Era fresquinha a água daquela fonte e Narciso, debruçou-se outra vez sobre ela e bebeu de novo. Já saciado, ficou ali debruçado a olhar a água do lago. Notou então, dentro da água, mas quase à superfície, uma figura que  olhava atentamente para si. Era linda.  Cabelos, olhos, faces, a boca... Narciso ficou encantado com tanta beleza... Devia ser uma ninfa que vivesse naquele lago... mas que linda! ... Narciso estendeu-lhe a mão e a encantadora figura correspondeu com o mesmo gesto. As mãos foram-se aproximando, mas quando a dele ia mesmo a tocar a dela, tocou na água e a ninfa desfez-se e desapareceu. Mas foi por pouco tempo, passados momentos lá estava ela a olhar para ele... linda, linda... Narciso chegou-se mais à água e esboçou um beijo, a ninfa correspondeu de novo, e ali estavam os lábios dela prontos para o receber. Cheio de um imenso prazer, Narciso fechou os olhos para beijar a ninfa, mas os seus lábios tocaram a água fresca do lago. Quando Narciso abriu os olhos, amargamente desapontado, a ninfa  tinha  desaparecido outra vez. Mas, com dantes acontecera ela voltou e, passados momentos de ansiosa espera, lá estava de novo. Narciso queixou-se:
    -Porque me foges tu, ninfa dos meus encantos? Se eu te sorrio, tu sorris-me de volta, tento tocar-te e tu estendes também a tua mão, quero beijar-te e tu estendes os teus doces lábios a querer acolher os meus... mas no último momento... porque me foges?    
  
 A ninfa não lhe respondeu, só ficou ali a olhar para ele com um ar de profunda tristeza que era também o que sentia Narciso.

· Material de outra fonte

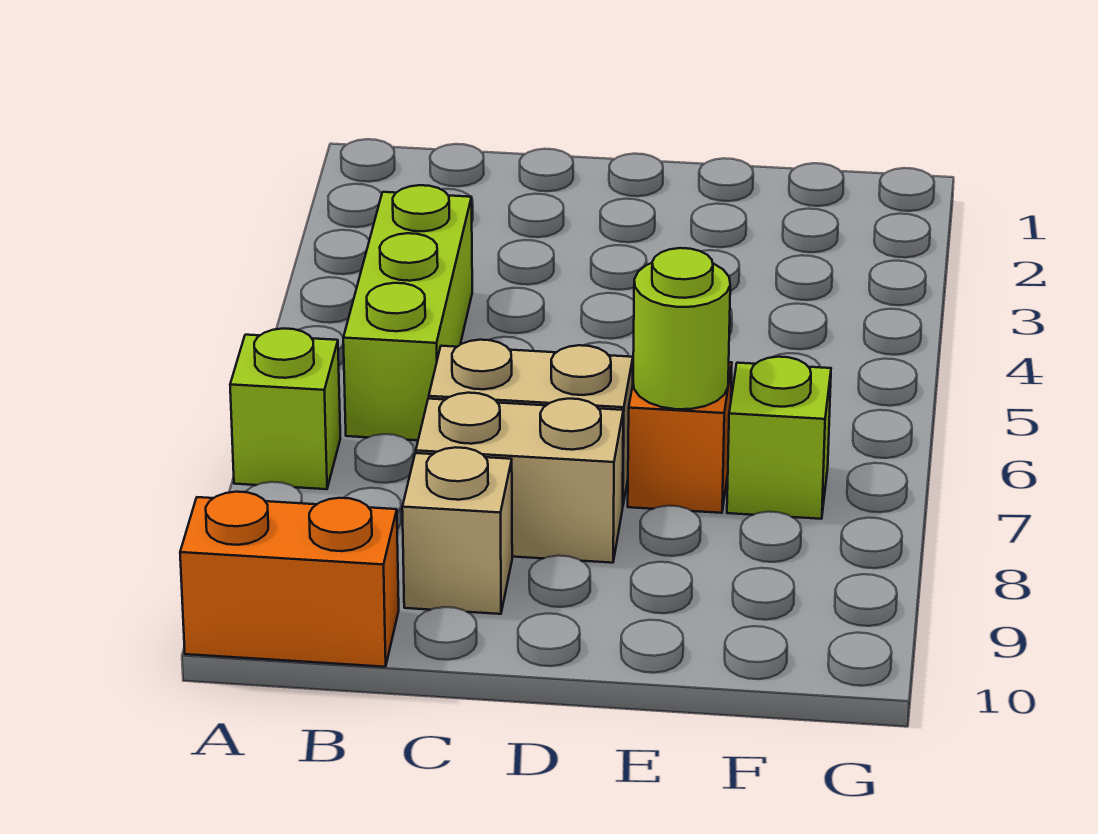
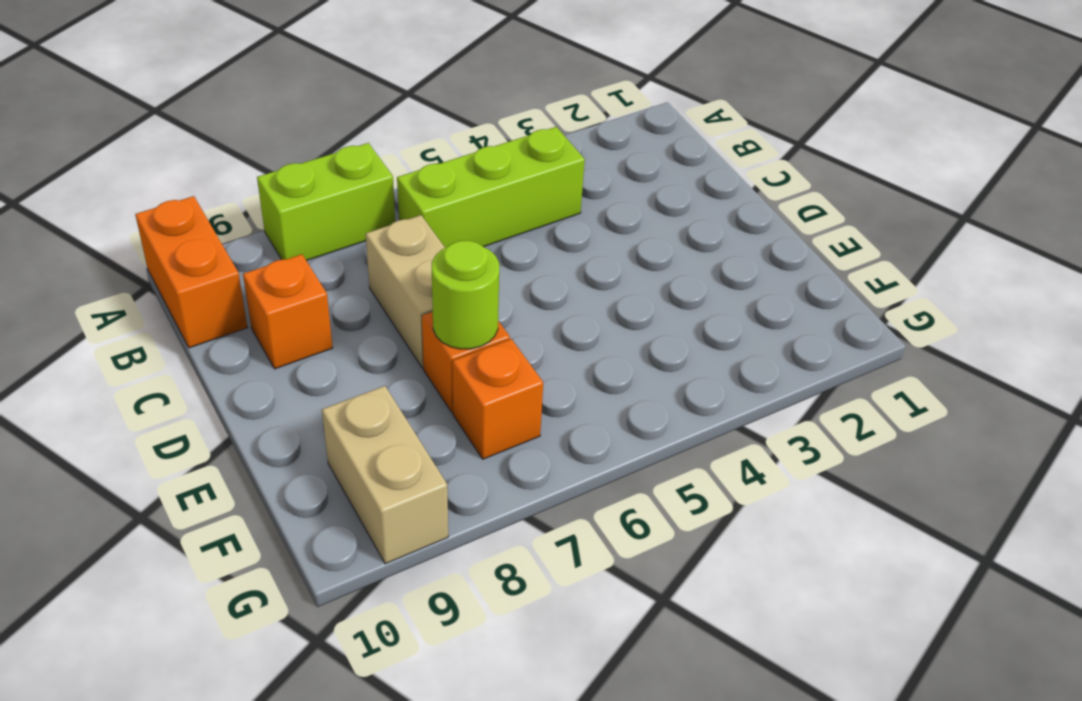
lime brick A7 level 1 -> lime brick A7:A8 level 1
tan brick C8:D8 level 1 -> tan brick F9:G9 level 1
tan brick C9 level 1 -> orange brick C9 level 1
lime brick F7 level 1 -> orange brick F7 level 1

    As tentativas de tocar, de beijar a ninfa repetiram-se, mas sempre com o mesmo resultado... e Narciso cada vez mais encantado ficou ali atraído, irresistivelmente atraído pela ninfa do lago, que não era mais do que a sua própria imagem reflectida nas águas cristalinas do lago. Passou-se muito tempo  e o pobre Narciso, preso naquele encanto, ficou fitando as águas do lago  e tentando, sempre inutilmente dar à sua ninfa testemunhos do seu amor.
Depois de seis dias de dolorosas frustrações e de seis noites passadas à beira do lago, ansiosamente, à espera que a luz do dia lhe revelasse de novo a sua ninfa, o infeliz Narciso, debilitado, confuso e incapaz de sofrer por mais tempo aquele mistério que sempre, no último momento, o separava da sua amada, resolveu juntar-se definitivamente a ela, e mergulhou nas águas do lago.
    Nunca mais ninguém o viu, como acontecera com Eco. Mas junto do lugar onde Narciso tinha mergulhado nasceu uma linda flor de seis pétalas brancas que depois se espalhou  por todo o mundo como testemunho do mais lindo e mais infeliz menino do mundo - a flor é o narciso que nos ficou até hoje.
    Ficou-nos também a palavra narcisismo, para nos prevenir contra os perigos do excessivo amor próprio.